The Arduino BLE 33 Sense has 8 analog input pins and 5 analog output pins for generating PWM signals.

Analog Input

Analog input pins are numbered A1 to A8. Pins A4 and A5 should only be used for I2C, however.


pin = A1

value = analogRead(A1)


from machine import Pin, ADC
from time import sleep

a3 = Pin(29)
adc = ADC(a3)

while True:
    reading = adc.read_u16()
    print("ADC: ",reading)

Analog Output

Analog outputs create a PWM signal. This signal oscillates between a range of values with a configurable frequency.

In the C version, you just set the desired value, the frequency will be calculated automatically. In the Python version, you configure the value and frequency independently.


pin = A1

value = 1000
analogWrite(pin, value);


from machine import Pin, PWM, ADC

a2 = Pin(29)

pwm = PWM(a2)
duty = 30000 # sets the duty cycle
pwm.freq(1000) # sets the frequency

while True:

GPIO Functions

The Arduino Nano BLE 33 provides the following GPIO functions:

  • PWM: Pulse width modulation is a signaling technique in which a digital signal is switching rapidly between two states - high and low - in a certain frequency. PWM output can be generated on these pins: 21, 23, 24, 27, 28.
  • UART: Digital Pins 16 (RX) and 17 TX can be used to directly connect two devices for a serial connection using the UART protocol.
  • SPI: With the SPI protocol, a synchronous serial communication between one server and several clients is created. On the BLE 33 sense microcontroller, pins 29 and 30 need to be used.
  • I2C: This more advanced protocol allows the connection of multiple devices to establish a server/client architecture for information exchange. Pin 8 for SDA and pin 9 for SCL are used to establish the I2C, and then one device must be programmed to obtain the server role and then actively reading from and writing to other devices.
  • ADC: A system that converts analog signals into digital ones by using a suitable binary representation for different values of the input signal. Several pins can be used for ADC, pin 4 to 11. Additionally, pin 4 can be used as output as well, providing a digital to analog converter.

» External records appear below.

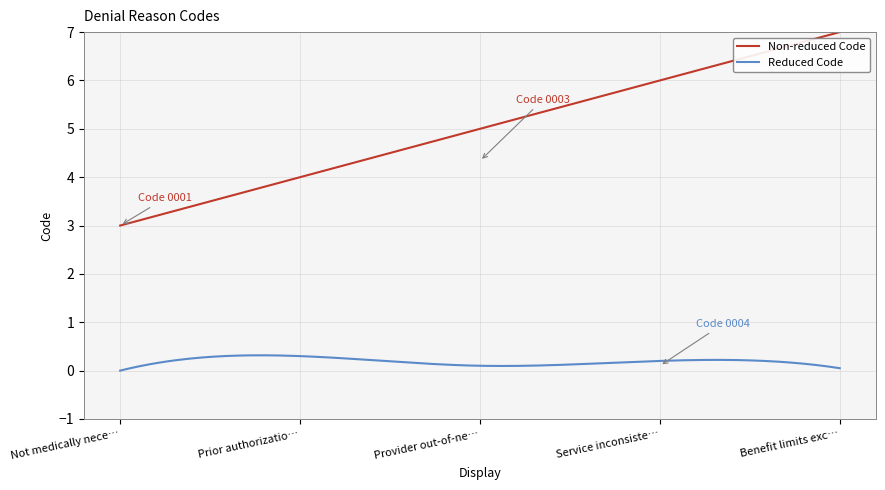

What is the maximum value shown in the chart?

7.0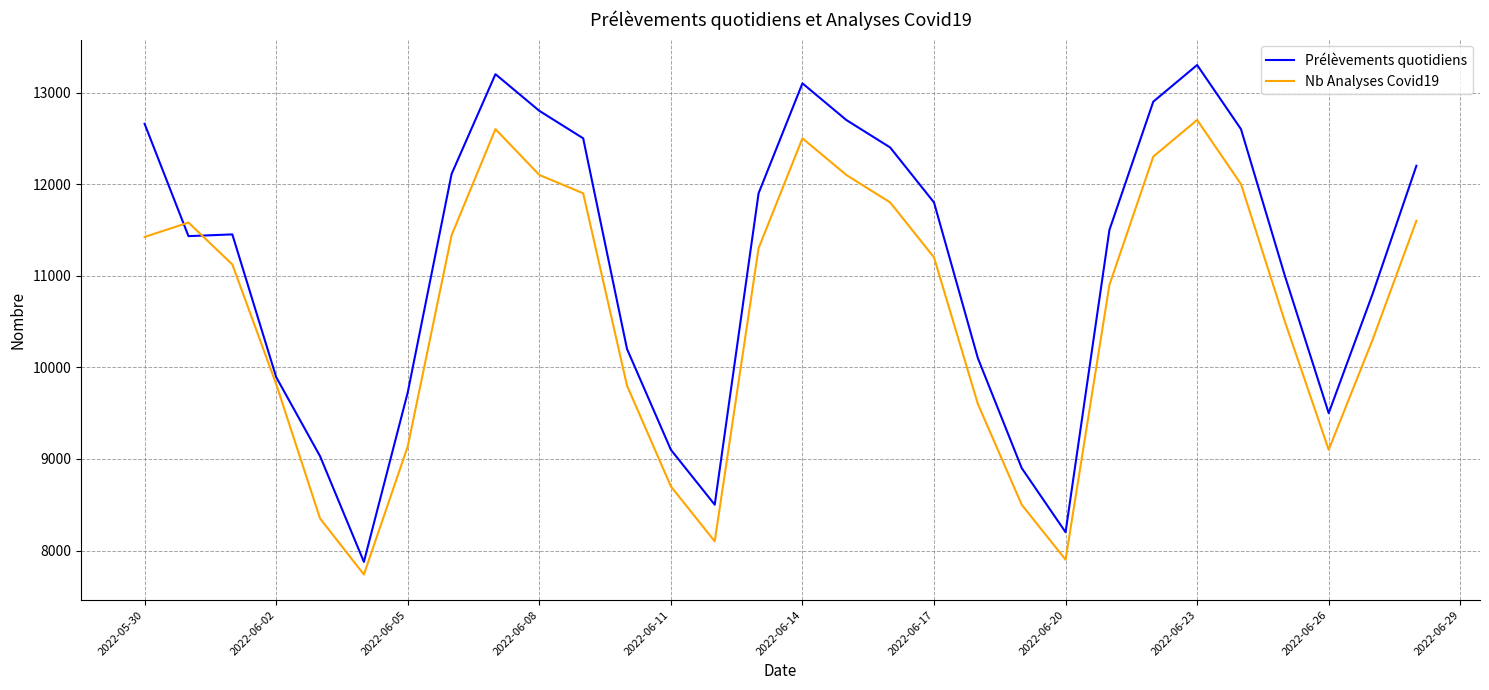

What is the difference between the maximum and minimum values in the Prélèvements quotidiens series?

5424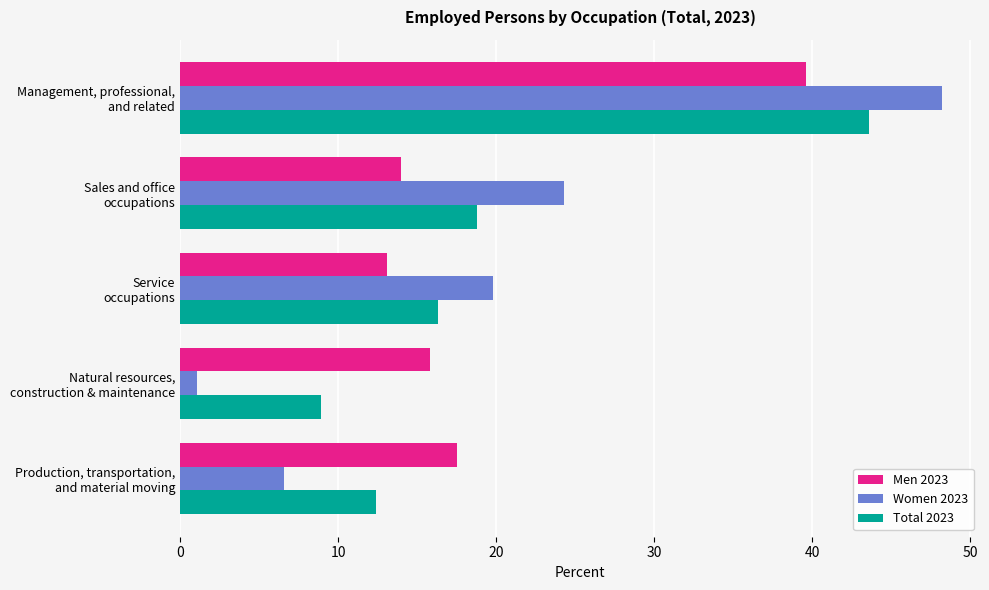

How many data points does each series have?

5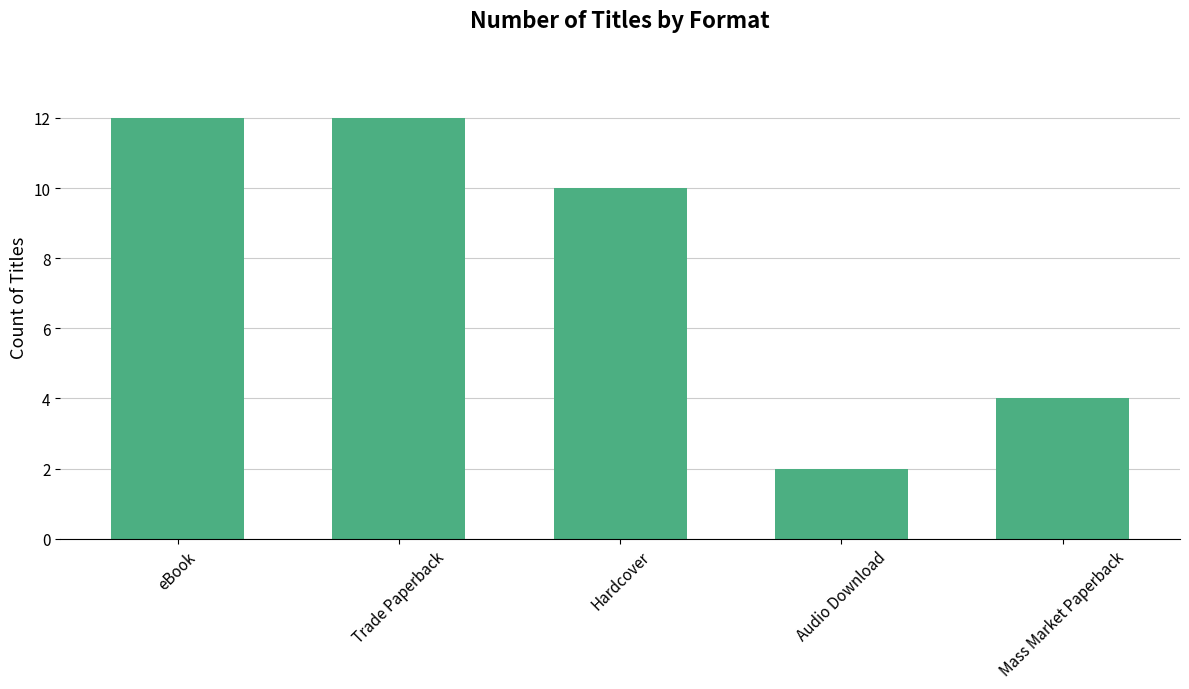

At which category does the chart reach its minimum across all series?

Audio Download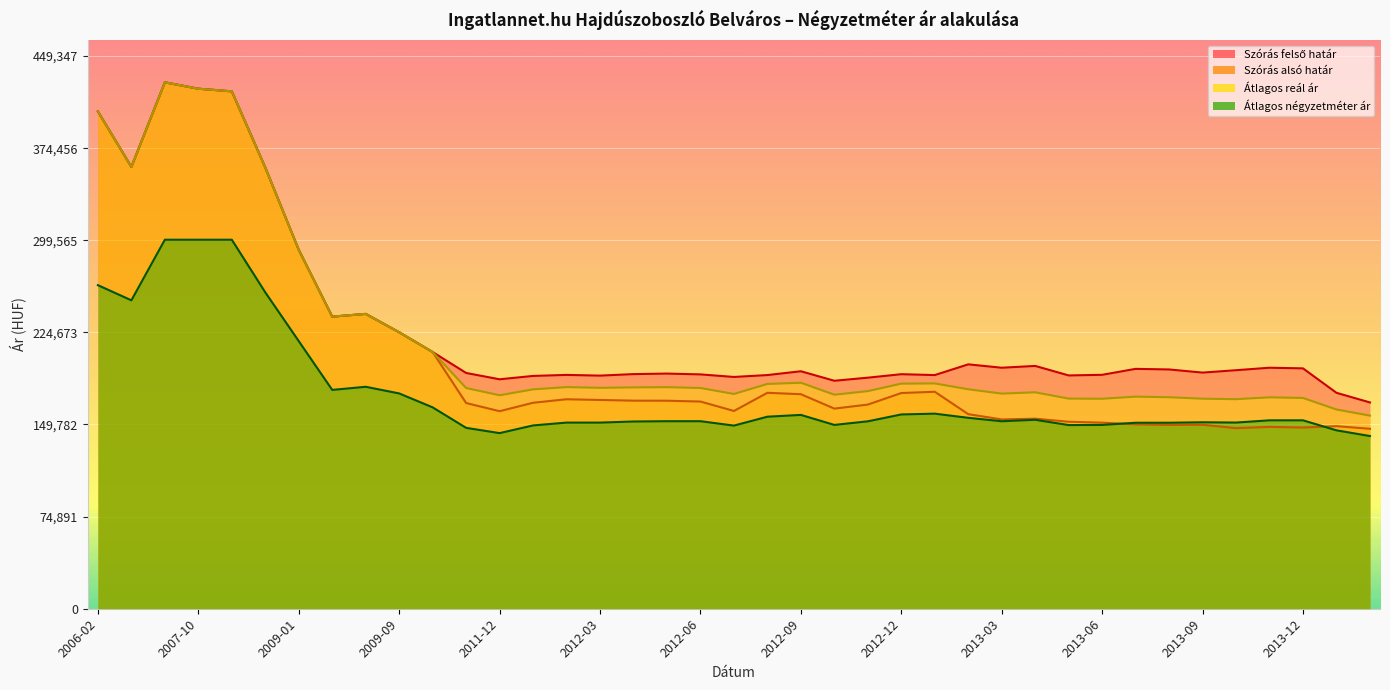

What is the difference between the highest and lowest values at 2012-10?

35896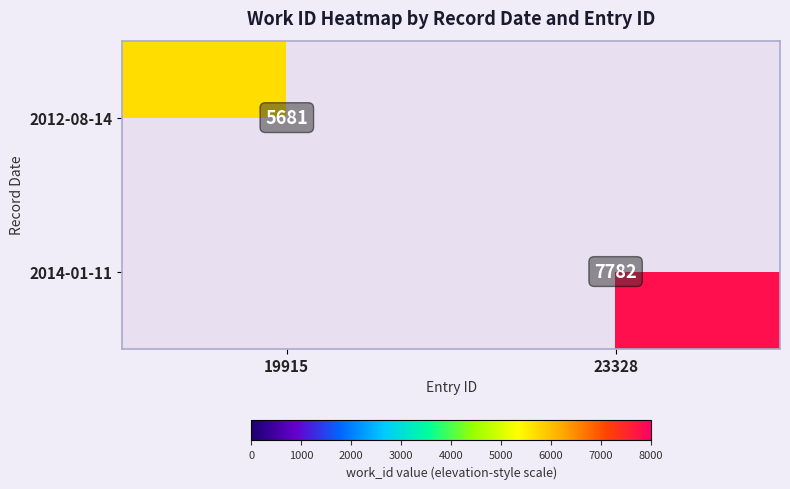

At which category is the sum across all series the highest?

23328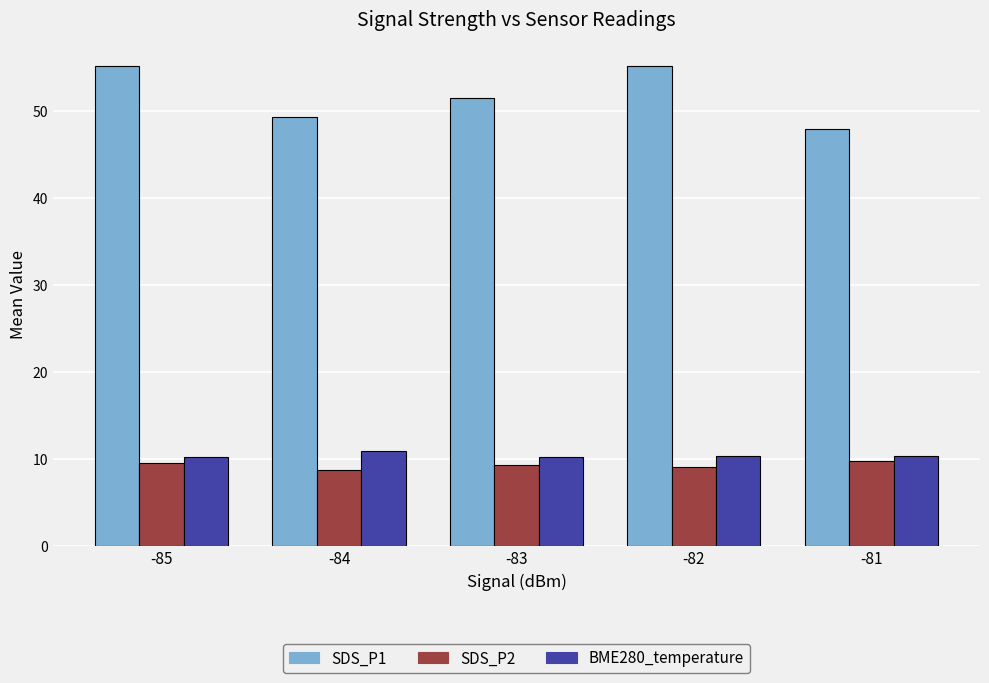

Which series has the largest total across all categories?

SDS_P1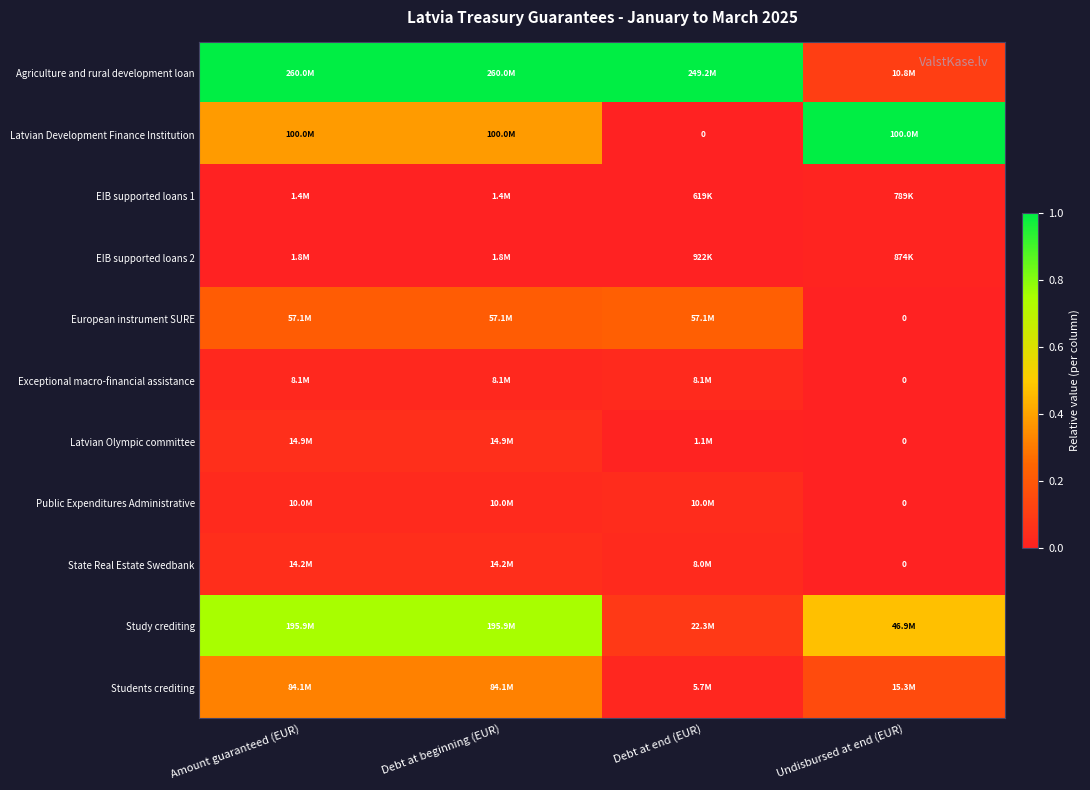

The value of Latvian Olympic committee at Debt at beginning (EUR) is 0.1. True or false?

False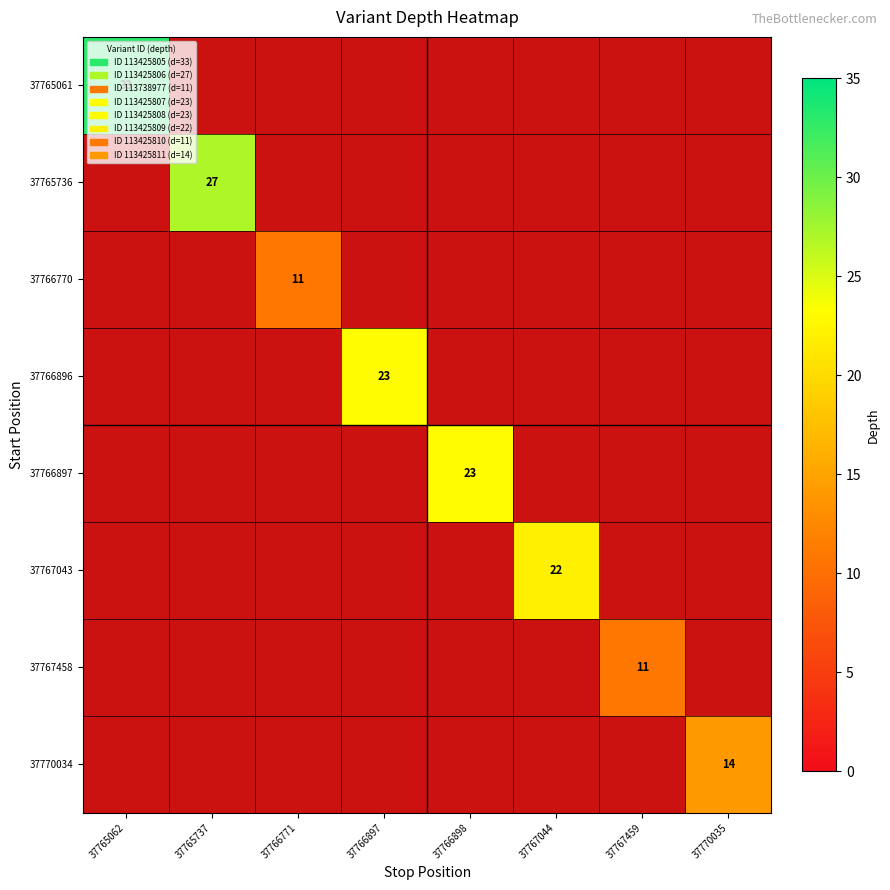

True or false: 37765061 has a value of 56 at 37765062.

False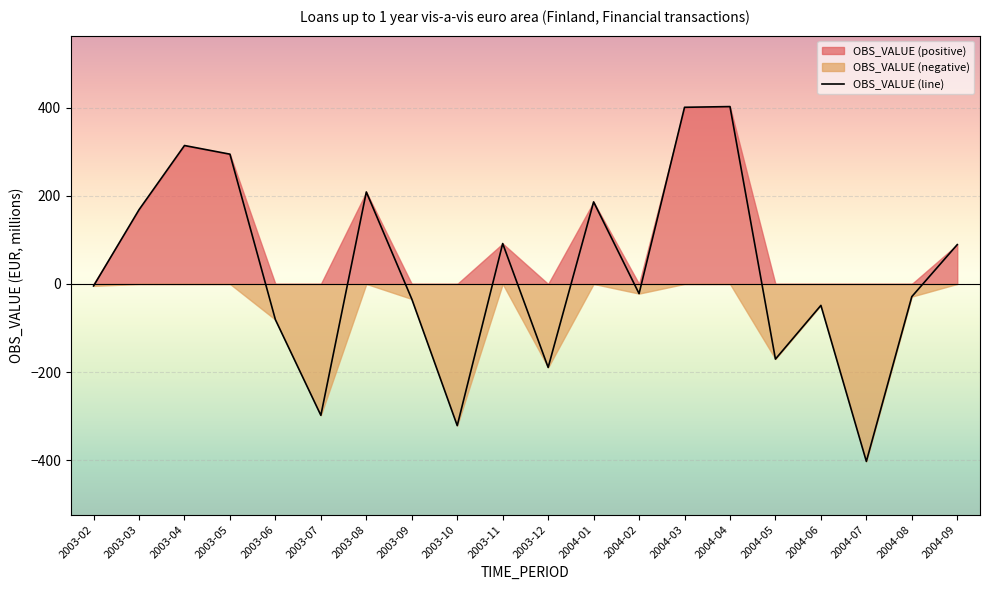

How many lines are shown in the chart?

1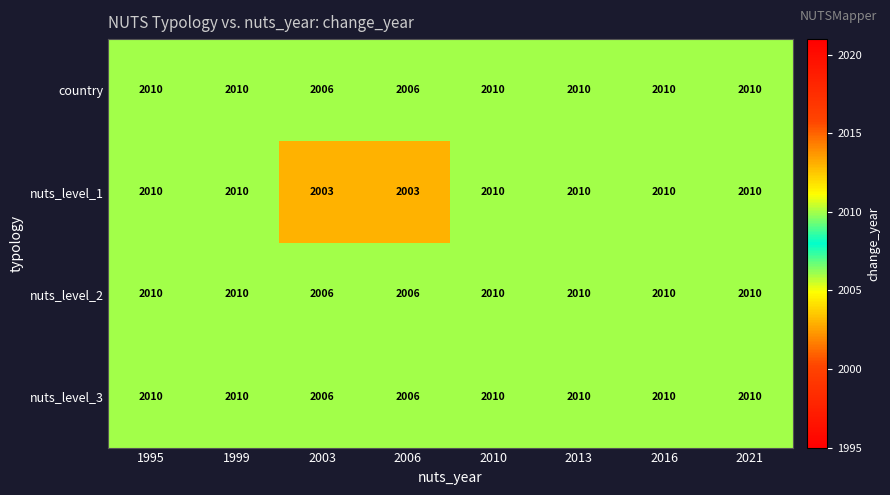

Read the nuts_level_3 value at 1999.

2010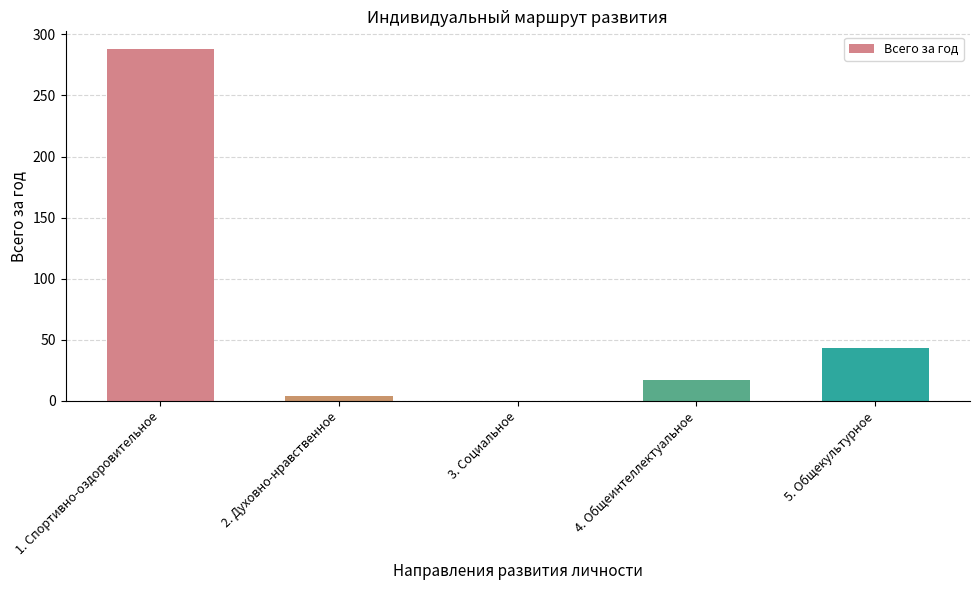

What is the sum of the values at 3. Социальное and 4. Общеинтеллектуальное?

17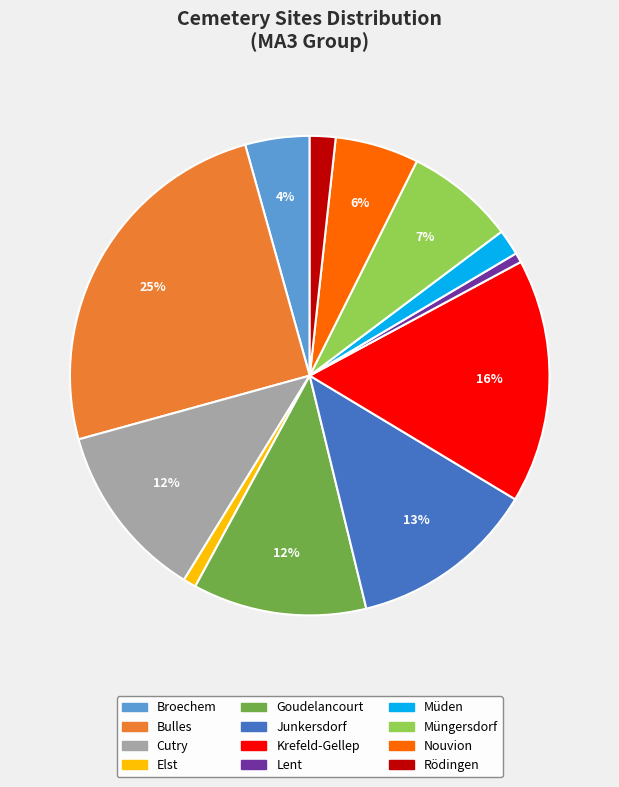

Count the number of slices in the pie.

12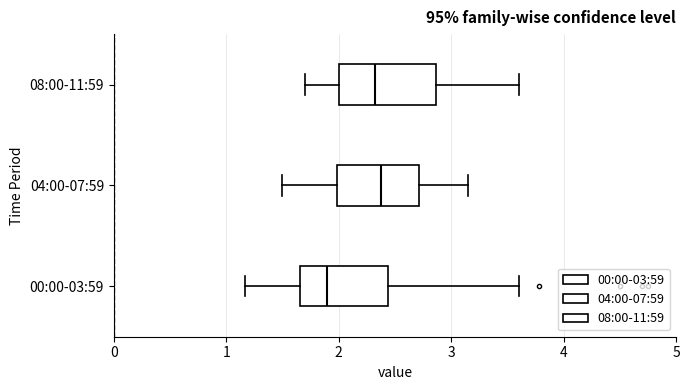

Where is the right edge of the box for 04:00-07:59 on the x-axis? The values are not printed on the chart, so give them approximately, as read against the axis.

2.7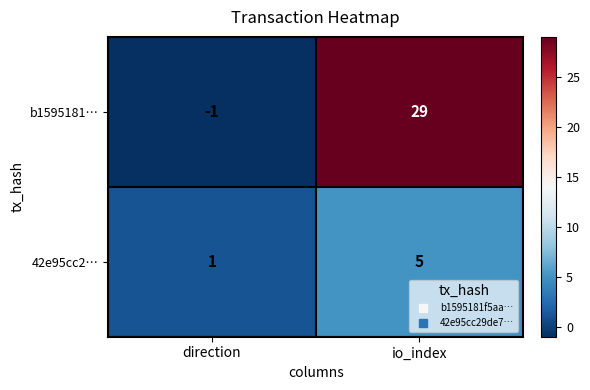

What is the spread (max minus min) of values at direction?

2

The BLE 33 features several additional sensors that are already soldered to the board. You can access their values by following the programming sketches tutorial from the official documentation. Here is a brief description of their capabilities:

  • Inertial Motion Unit LSM9DS1: This chip combines a linear acceleration, angular rotation, and magnetic field sensor. It can be used to detect motions as well as changes in orientation.
  • Microphone [MP34DT05]: The microphone records sound up to 65db and works with low power consumption. The datasheet contains additional information.
  • Light Sensor APDS9960: This sensor supports a wide range of functionalities. For detecting light and color, the technologies Digital Ambient Light Sense (ALS) and Color Sense (RGBC) are provided. The detection algorithms can be fine tuned to filter UV and IR light. Also, it has a very high sensitivity and can even be used behind dark glass.
  • Proximity & Gesture Sensor APDS9960: With the very same chip, by accessing light sensitivity, the proximity of objects can be detected. Gestures are recognized with the help of an additional four separate diodes that detect motions in different angles.
  • Barometric pressure Sensor LPS22HB: This chip reliably reads the barometric pressure. It recognizes the device and ambient temperature in making its calculations and draws very little power.
  • Temperature & humidity Sensor HTS221: This sensor detects temperatures in the range of +15 to +40 °C, and relative humidity from 20% to +80% rH.


The Arduino BLE 33 sense is a very capable microcontroller. In the established form factor of an Arduino Nano, this board features an extensive set of other sensors: inertial motion, light, gesture & proximity, barometric pressure, and temperature. This article detailed how to access the boards GPIO for reading and writing values, as well as which communication protocols are supported. The BLE 33 sense can be programmed both with Arduino C and MicroPython. Finally, it is also possible to run machine learning models on it.